#### Raw data:
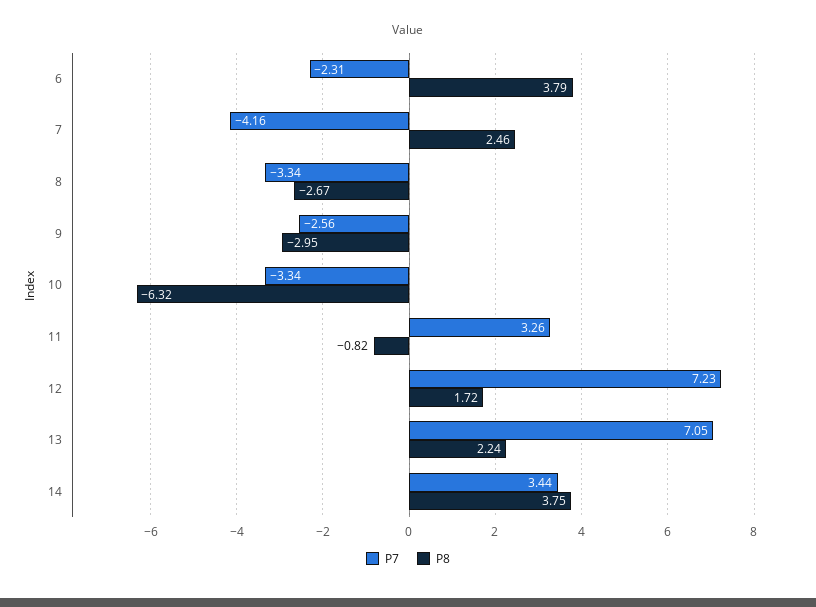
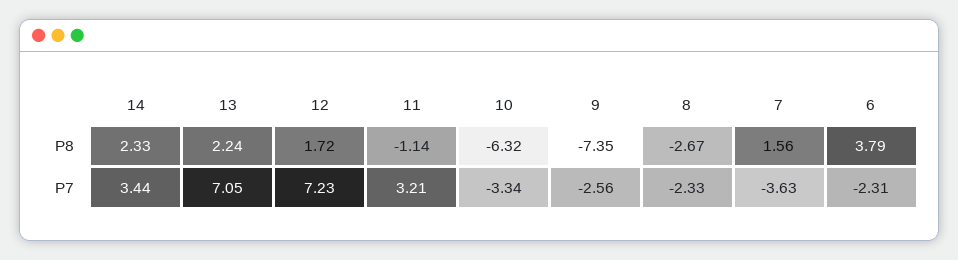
  {
    "P7": {
      "6": -2.31,
-     "7": -4.16,
+     "7": -3.63,
-     "8": -3.34,
+     "8": -2.33,
      "9": -2.56,
      "10": -3.34,
-     "11": 3.26,
+     "11": 3.21,
      "12": 7.23,
      "13": 7.05,
      "14": 3.44
    },
    "P8": {
      "6": 3.79,
-     "7": 2.46,
+     "7": 1.56,
      "8": -2.67,
-     "9": -2.95,
+     "9": -7.35,
      "10": -6.32,
-     "11": -0.82,
+     "11": -1.14,
      "12": 1.72,
      "13": 2.24,
-     "14": 3.75
+     "14": 2.33
    }
  }

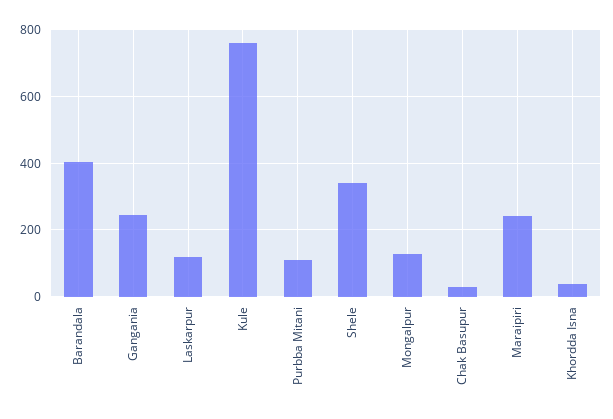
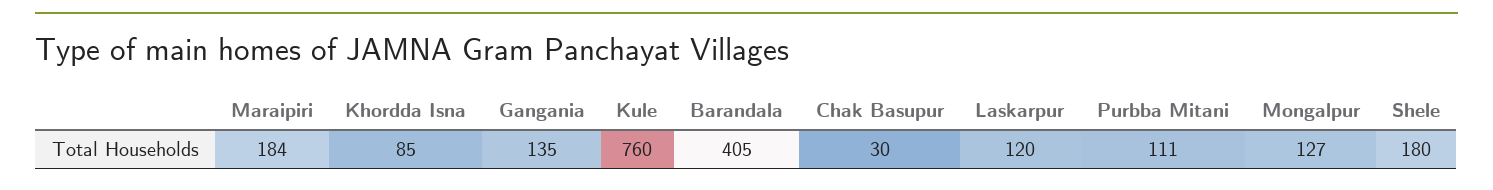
  {
    "Barandala": 405,
-   "Gangania": 240,
+   "Gangania": 135,
    "Laskarpur": 120,
    "Kule": 760,
    "Purbba Mitani": 111,
-   "Shele": 340,
+   "Shele": 180,
    "Mongalpur": 127,
    "Chak Basupur": 30,
-   "Maraipiri": 240,
+   "Maraipiri": 184,
-   "Khordda Isna": 40
+   "Khordda Isna": 85
  }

#### What to produce:
Reprint the listing above verbatim but drop the images.

#### Response area:
  {
    "P7": {
      "6": -2.31,
-     "7": -4.16,
+     "7": -3.63,
-     "8": -3.34,
+     "8": -2.33,
      "9": -2.56,
      "10": -3.34,
-     "11": 3.26,
+     "11": 3.21,
      "12": 7.23,
      "13": 7.05,
      "14": 3.44
    },
    "P8": {
      "6": 3.79,
-     "7": 2.46,
+     "7": 1.56,
      "8": -2.67,
-     "9": -2.95,
+     "9": -7.35,
      "10": -6.32,
-     "11": -0.82,
+     "11": -1.14,
      "12": 1.72,
      "13": 2.24,
-     "14": 3.75
+     "14": 2.33
    }
  }

  {
    "Barandala": 405,
-   "Gangania": 240,
+   "Gangania": 135,
    "Laskarpur": 120,
    "Kule": 760,
    "Purbba Mitani": 111,
-   "Shele": 340,
+   "Shele": 180,
    "Mongalpur": 127,
    "Chak Basupur": 30,
-   "Maraipiri": 240,
+   "Maraipiri": 184,
-   "Khordda Isna": 40
+   "Khordda Isna": 85
  }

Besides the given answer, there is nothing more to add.